- _Assignment 1_
Retype every line of the listing below exactly, not the inductor patent text, and leave the pictures out of your answer.

This application claims the priority benefit of Taiwan patent application number 100103361 file on Jan. 28, 2011.

BACKGROUND OF THE INVENTION

1. Field of the Invention

The present invention relates to electrical inductors and more particularly, to a low-profile inductor, which includes two flat substrates electrically arranged in parallel, and a metal core set between a set of radially arranged metal wire conductors at each of the two flat substrates to provide a continuous winding type metal magnetic coil inductive effect, facilitating fabrication and eliminating the drawback of complicated winding procedure of the fabrication of a prior art inductor using an enabled wire winding technique

2. Description of the Related Art

Following fast development of computer technology, many advanced, high-speed. Small-size electronic and electrical products have been created and have appeared on the market. These advanced electronic and electrical products have the common time-saving, labor-saving and high performance characteristics. Further, to adapt to improvement of new generation electronic and electrical products, the related control systems, circuit boards and components must be relatively improved. Nowadays, electronic products having light, thin, short and small characteristics have become the mainstream products in the market. In consequence, electronic component parts must have low profile and small size characteristics, saving circuit board space.

An inductor or choke is a passive electrical component commonly used in many different electronic products to store energy in a magnetic field created by the electric current passing through it. Typically an inductor, as shown in FIG. 8, is a conducting wire shaped as a coil B wound on a core A. The loops of the coil B help to create a strong magnetic field inside the coil. Due to the time-varying magnetic field inside the coil, a voltage is induced. Inductors are basic components used in electronics where current and voltage change with time, due to the ability of inductors to delay and reshape alternating currents. This design of inductor or choke is still not satisfactory in function due to the following drawbacks:

• 1. After winding of the coil B on the core A, the dimension is greatly increased. When used in a circuit board, the inductor occupies much circuit board space, affecting the circuit arrangement of the circuit board.
• 2. When winding an enameled wire on the core A to form the coil B, it is difficult to control the gap between each two adjacent loops of the coil B. Further, because the coil B is exposed to the outside, it tends to be scratched or damaged by an external object during installation or delivery, affecting the performance.

- _Assignment 2_
Echo everything in the inductor patent text above, from "2. Description of" down to "circuit board space.", without changing a word.

- _Source material_
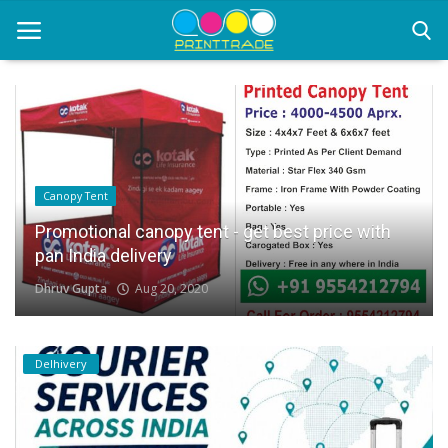
Home
Office Stationery
Canopy Tent
Printing
Promotional canopy tent - get best price with
pan India delivery
Marketing
Dhruv Gupta
Aug 20, 2020
Advertising
courier services
Delhivery
contact
About Us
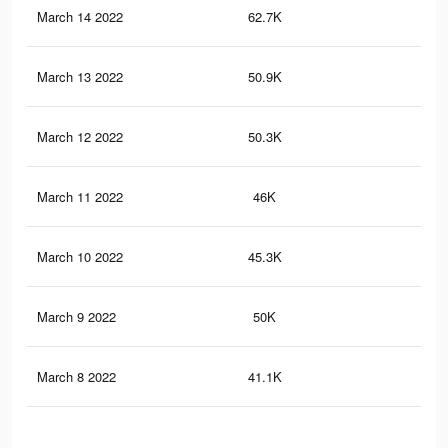
March 14 2022
62.7K
64
March 13 2022
50.9K
51
March 12 2022
50.3K
51
March 11 2022
46K
47
March 10 2022
45.3K
46
March 9 2022
50K
45
March 8 2022
41.1K
34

- _Exercise result 1_
Home
Office Stationery
Canopy Tent
Printing
Promotional canopy tent - get best price with
pan India delivery
Marketing
Dhruv Gupta
Aug 20, 2020
Advertising
courier services
Delhivery
contact
About Us
March 14 2022
62.7K
64
March 13 2022
50.9K
51
March 12 2022
50.3K
51
March 11 2022
46K
47
March 10 2022
45.3K
46
March 9 2022
50K
45
March 8 2022
41.1K
34

- _Exercise result 2_
2. Description of the Related Art

Following fast development of computer technology, many advanced, high-speed. Small-size electronic and electrical products have been created and have appeared on the market. These advanced electronic and electrical products have the common time-saving, labor-saving and high performance characteristics. Further, to adapt to improvement of new generation electronic and electrical products, the related control systems, circuit boards and components must be relatively improved. Nowadays, electronic products having light, thin, short and small characteristics have become the mainstream products in the market. In consequence, electronic component parts must have low profile and small size characteristics, saving circuit board space.